勿論文化芸術にも「社会性」はある。画家で言えば「画壇」とか「市場」がそうであるし、エンターテイメントは商業主義、メディアとも関係しなければならないだろう。しかしそれら多くが芸術の純粋性や理想とは軌を一にしない。芸術家も生身の存在である以上、それらに一定のアドヴァンテージを求めるというのはやむを得ない。しかし、自我の真実と芸術の純粋性を守るか、その胡散臭い社会性の中で上手く泳いでいくか、その比重をどこに置くかは、その人間の人格と「選択」の問題なのである。これを「世俗の常識」を借り、一律に「税金を払わぬ貧乏人」と括る、なんとも卑しい、見下げ果てた人格であろうことか!

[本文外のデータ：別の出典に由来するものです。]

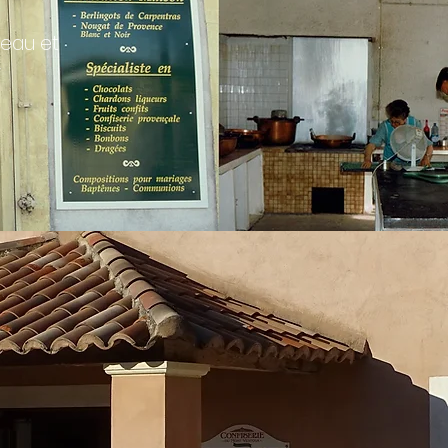
beau et
y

人そろそろ相当の年齢に至れば、人の世の仕組みの虚実、人間の本質、人生の意義等、今まで見えなかったものが見え、実体を見抜き、真実を見据えるべき人格、知性も備わるだろう。当然絵画等芸術に対しても真っ当な見方ができる。それに至らぬ者に、「精神」の問題は存在しない。いつまでもこのような俗世界の価値観や因習に支配され続け、総ての価値は金銭に還元しなければ収まりがつかない。時間や画材のムダの所産たる「作品」も推して知るべしである。「この世の恥はかき捨て」とばかりに本人はそれを墓場まで持っていけばそれなりに満足だろうが、その恥はどこかで残れば子子孫孫まで消えることはない。